Where we left off … I recognize it’s been quite some time since my last blog post. I’ve traveled to Europe and back during this past summer, and I’ve trained and completed my first Half Marathon in East Hampton NY despite some setbacks. I met someone on the Europe trip who I dated for a few months and this relationship has since ended. More recently, I signed up for another NYU School of Continuing Education class, Finding Your Voice on the Page, which begins early November. It’s exactly the type of class I need to take me where I want to go with my writing. I’m focused on facing my fears one at a time, developing myself, and experiencing life.
I’m getting back out there again networking, attending events, as well as reconnecting with myself and my goals. Where I’m going with all of this is that Focus impacts everything we do in our lives every day. What I have come to realize is our focus shifts depending on what’s most important and what we are most driven by at that time.
Thinking back to High School, there was chaos at home on most days. One particular day, I remember my parents coming back from Family court, and announcing that the judge ordered myself and my other siblings to be placed in foster care immediately. My brother was already in foster care for a few years, as agreed to by my parents consent. In that moment of chaos, all I could think about was I need to get my school books, so I can do my Math homework. Because in my mind no matter what happened, I needed to keep my focus on my homework, doing well in school, so I could get into a good college, and create a better life for myself. Fortunately, I did not have to go to foster care after all, as I stayed with a friend for one week and then a cousin’s place until I was able to return home.

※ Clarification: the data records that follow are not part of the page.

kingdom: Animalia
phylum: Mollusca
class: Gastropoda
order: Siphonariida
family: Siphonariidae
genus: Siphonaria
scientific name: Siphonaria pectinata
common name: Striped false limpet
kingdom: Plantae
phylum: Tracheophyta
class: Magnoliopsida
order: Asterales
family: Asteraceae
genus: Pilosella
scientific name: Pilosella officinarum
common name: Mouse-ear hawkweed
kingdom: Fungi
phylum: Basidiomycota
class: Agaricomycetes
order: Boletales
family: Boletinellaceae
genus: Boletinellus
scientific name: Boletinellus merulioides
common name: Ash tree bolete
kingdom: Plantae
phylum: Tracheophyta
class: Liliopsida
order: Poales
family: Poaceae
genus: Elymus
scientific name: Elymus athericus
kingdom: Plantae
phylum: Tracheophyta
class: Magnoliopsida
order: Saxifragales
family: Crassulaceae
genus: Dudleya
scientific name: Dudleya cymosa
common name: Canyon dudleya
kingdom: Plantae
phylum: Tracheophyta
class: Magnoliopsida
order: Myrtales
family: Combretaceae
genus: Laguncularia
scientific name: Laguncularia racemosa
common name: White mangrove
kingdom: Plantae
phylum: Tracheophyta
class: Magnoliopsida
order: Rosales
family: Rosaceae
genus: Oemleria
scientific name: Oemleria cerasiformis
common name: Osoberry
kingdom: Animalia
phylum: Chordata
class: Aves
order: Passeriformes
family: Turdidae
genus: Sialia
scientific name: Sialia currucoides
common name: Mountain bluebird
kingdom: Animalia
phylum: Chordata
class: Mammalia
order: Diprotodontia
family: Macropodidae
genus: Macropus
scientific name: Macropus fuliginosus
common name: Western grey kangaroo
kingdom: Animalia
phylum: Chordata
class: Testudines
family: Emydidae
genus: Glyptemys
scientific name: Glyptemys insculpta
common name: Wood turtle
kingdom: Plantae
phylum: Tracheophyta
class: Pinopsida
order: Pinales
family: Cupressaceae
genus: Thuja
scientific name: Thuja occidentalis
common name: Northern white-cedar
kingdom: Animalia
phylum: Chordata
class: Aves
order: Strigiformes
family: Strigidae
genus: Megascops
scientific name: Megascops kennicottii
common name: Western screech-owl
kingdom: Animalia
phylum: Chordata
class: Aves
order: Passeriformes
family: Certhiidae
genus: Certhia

In College, I was also very focused on studying and doing well. I was a very serious student in class and outside of class. During the week, I really didn’t go out with friends, rather I was consumed with studying. Previously, I shared how I started at Suffolk County Community College because financially I wasn’t able to afford to go anywhere else, so my focus was on achieving a 4.0 GPA, transferring on scholarships to a four year college, and then finishing my BA degree. Once I finally transferred to Long Island University/CW Post, it became about maintaining the required 3.8 GPA, so I would keep my scholarships and graduate with my BA degree in Psychology. It was always about creating a better life for myself and my future, having a successful career, and having more opportunities in my life that I didn’t have growing up.
When I started my career, I was super focused and a workaholic. I concentrated on developing my career and going for my Masters degree, and I was also in a long term relationship at the time. In my 20s, it wasn’t about settling down and getting married and having children at that moment. Literally, I remember my boyfriend adding to my To Do list, Make time for your boyfriend. As I was super stressed about all responsibilities I had in my life, I didn’t notice this message until I started to work on my list, and then laughed to myself at how funny this is that my boyfriend felt he needed to add himself to my To Do list because I might forget about him. I’ve since learned from that situation.
As I gained more experience at work, I found more balance between work demands and commitments outside of work. I no longer stay at work 10 – 12 hours a day, day in and day out. However, don’t get me wrong, I do need to meet deadlines, and sometimes I need work late, which may end up becoming a 10 hour day. In addition, there are times when I may take work home with me for the evenings and weekends. Besides, I recognize that in Corporate it’s about building rapport with your team and by making yourself available this can foster this rapport. One way I’ve accomplished this is by occasionally coming in as early at 6:30am or back to work at 10pm for trainings or meetings.
So currently, my career is established in HR, the corporate world, and my focus is to continue to develop myself personally and professionally. It’s also about experiencing more of what life has to offer rather than what is lacking in my life. In addition, I plan to travel more. And when it’s meant to happen, I will find the right person who will be my husband and life partner, so we can have a family together. Simultaneously, I have this compelling desire to work on my outreach efforts for the youth by means of this blog, motivational speaking, community efforts, and eventually writing a book.
Yes, I have to admit that sometimes I lose focus or get distracted. I’ve definitely gotten caught up in the excitement of a new relationship, because I don’t want to be that person who forgets about my significant other. I’ve fallen into that pattern before, and I don’t want to be that person any longer. I want to make a conscious effort to make that person feel important in my life and that they are high on my priority list. However, I need not forget myself and what truly makes me happy. Sometimes I lose a part of myself or lose sight of my focus when I get into a relationship. I recognize where I need to really focus my energy is on what excites me about life and not forget how I come alive from giving back to others by sharing my story, providing guidance, mentoring/coaching, teaching/training, giving support and encouragement.
And here we are. Let it be known, that I am recommitting to giving the world my best self! We owe it to ourselves to do this, because the world deserves the best of us. So no more distractions, blog and youth, you are my focus. Glad to be back!